採用難の時代、優秀な内定者を逃さず、かつできるだけ早く戦力の一員となってもらうために、企業はどんなフォローをすべきか。新卒採用のプロが最新トレンドとノウハウを指南する。

 内定者フォローというと、どんなイメージを持ちますか。企業の人事担当者やリクルーターに連れられ、学生では食べられない高級な寿司やステーキをごちそうになる――。そんな時代も今は昔。そうしたものに釣られないほど、今の学生はシビアに就職先を決めているのです。

 内定者フォローには2段階あります。第1段階は企業が学生に内定を出し、学生が承諾するかしないかのタイミング。企業は承諾を促すためにフォローします。正確にはこの時点では内定者ではなく、内定候補者です。

 第2段階は、内定を承諾した学生に対して、入社までフォローします。たとえ承諾したとしても、定期採用の入社日が翌年4月1日であればそれまでの期間は長い。最近は通年採用を実施し、窓口を常に開いている企業が増えています。このため、知らないうちに他社の選考を受け、気づけば内定辞退ということも珍しくありません。

 それだけでなく、既に内定を得ている優秀な学生を狙う会社もあります。内定者に「追加募集をすることになった。○○くんの周りでまだ就活していたり、内定はもらっていてもまだ決めかねていたりする友達で、うちの会社に合いそうな人がいたらぜひ紹介して」と声をかける。内定者の友達は、内定者と同じくらいの能力を持ち、価値観も近いことを期待してのことです。このように承諾後も内定者への「誘惑」は少なくありません。

複数の内定を持ち続ける理由

 それでも今までは10月1日に催される内定式に参加すると、もう内定辞退はないといわれていました。しかし、新型コロナウイルス禍の下では10月以降も辞退が目立つようになりました。景気動向の不透明感がその理由です。
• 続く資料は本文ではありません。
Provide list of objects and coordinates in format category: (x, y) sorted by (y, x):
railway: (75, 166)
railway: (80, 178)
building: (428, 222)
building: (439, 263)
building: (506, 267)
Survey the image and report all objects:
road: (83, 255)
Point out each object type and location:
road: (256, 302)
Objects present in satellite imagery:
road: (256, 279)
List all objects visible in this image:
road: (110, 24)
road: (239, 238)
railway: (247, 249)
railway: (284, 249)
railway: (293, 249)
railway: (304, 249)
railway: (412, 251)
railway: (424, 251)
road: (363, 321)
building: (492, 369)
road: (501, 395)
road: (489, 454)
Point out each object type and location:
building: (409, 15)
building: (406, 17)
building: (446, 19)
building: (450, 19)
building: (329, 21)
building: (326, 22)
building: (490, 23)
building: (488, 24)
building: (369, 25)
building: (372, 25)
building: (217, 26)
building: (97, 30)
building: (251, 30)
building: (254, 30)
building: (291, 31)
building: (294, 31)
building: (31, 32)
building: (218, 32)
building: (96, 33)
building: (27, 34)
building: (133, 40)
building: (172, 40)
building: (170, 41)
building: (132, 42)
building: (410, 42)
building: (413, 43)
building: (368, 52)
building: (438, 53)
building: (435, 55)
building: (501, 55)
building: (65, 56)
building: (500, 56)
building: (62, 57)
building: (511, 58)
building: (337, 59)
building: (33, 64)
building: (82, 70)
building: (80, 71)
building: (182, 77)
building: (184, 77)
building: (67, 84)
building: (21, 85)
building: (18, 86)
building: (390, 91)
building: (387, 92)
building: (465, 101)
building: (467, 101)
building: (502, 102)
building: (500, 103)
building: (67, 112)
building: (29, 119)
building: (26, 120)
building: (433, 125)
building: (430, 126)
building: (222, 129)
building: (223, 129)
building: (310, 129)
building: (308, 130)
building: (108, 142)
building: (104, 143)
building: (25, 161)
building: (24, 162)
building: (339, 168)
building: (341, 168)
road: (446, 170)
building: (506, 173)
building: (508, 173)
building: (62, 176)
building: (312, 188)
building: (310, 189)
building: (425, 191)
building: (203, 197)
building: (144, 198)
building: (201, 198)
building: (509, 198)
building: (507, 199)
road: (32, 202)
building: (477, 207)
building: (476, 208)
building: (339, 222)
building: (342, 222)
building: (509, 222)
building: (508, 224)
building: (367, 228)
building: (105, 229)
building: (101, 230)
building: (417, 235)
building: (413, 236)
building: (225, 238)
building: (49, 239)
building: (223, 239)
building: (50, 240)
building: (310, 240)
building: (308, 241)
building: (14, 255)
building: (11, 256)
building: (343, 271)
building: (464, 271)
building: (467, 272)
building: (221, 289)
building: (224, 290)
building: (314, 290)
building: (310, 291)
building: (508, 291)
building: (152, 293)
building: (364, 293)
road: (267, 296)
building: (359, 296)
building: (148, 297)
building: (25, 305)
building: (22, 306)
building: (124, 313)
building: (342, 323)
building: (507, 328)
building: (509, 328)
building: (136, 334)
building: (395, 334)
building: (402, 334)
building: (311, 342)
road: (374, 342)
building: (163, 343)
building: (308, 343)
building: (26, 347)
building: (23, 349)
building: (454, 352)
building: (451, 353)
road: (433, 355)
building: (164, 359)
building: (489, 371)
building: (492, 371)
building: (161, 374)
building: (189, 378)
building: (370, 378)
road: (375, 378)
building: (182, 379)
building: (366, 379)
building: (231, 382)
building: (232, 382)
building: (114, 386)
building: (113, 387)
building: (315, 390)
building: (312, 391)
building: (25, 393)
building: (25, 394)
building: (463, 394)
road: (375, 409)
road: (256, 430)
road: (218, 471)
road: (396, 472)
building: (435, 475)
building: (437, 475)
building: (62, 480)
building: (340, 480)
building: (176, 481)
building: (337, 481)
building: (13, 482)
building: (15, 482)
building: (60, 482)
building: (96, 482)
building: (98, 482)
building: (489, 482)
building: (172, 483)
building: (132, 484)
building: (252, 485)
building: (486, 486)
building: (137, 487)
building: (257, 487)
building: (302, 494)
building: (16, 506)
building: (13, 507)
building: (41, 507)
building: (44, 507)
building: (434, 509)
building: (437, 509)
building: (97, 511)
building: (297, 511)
 学生は「内定をもらった会社が倒産するかもしれない。そこまでいかずとも内定取り消しもあり得る」「この会社がダメでも、あそこがある」と、自己防衛の1つとして、複数の内定を持ち続けるようになったのです。こうした動きは、2008年秋のリーマン・ショック後に内定取り消しが多発したことで広がりました。

 また、コロナ禍特有の事情として、「オンライン就活」が一般化したために、選考時に内定者同士が会う機会が少なくなり、「ほかの内定者にはどんな人がいるのか。自分と波長が合うだろうか」という不安もあるようです。

 内定承諾書にハンコを押したとしても、学生側から取り消す分には法的に問題ありません。学生は皆、内定承諾後も辞退ができると知っているからこそ、決断を先送りにするのです。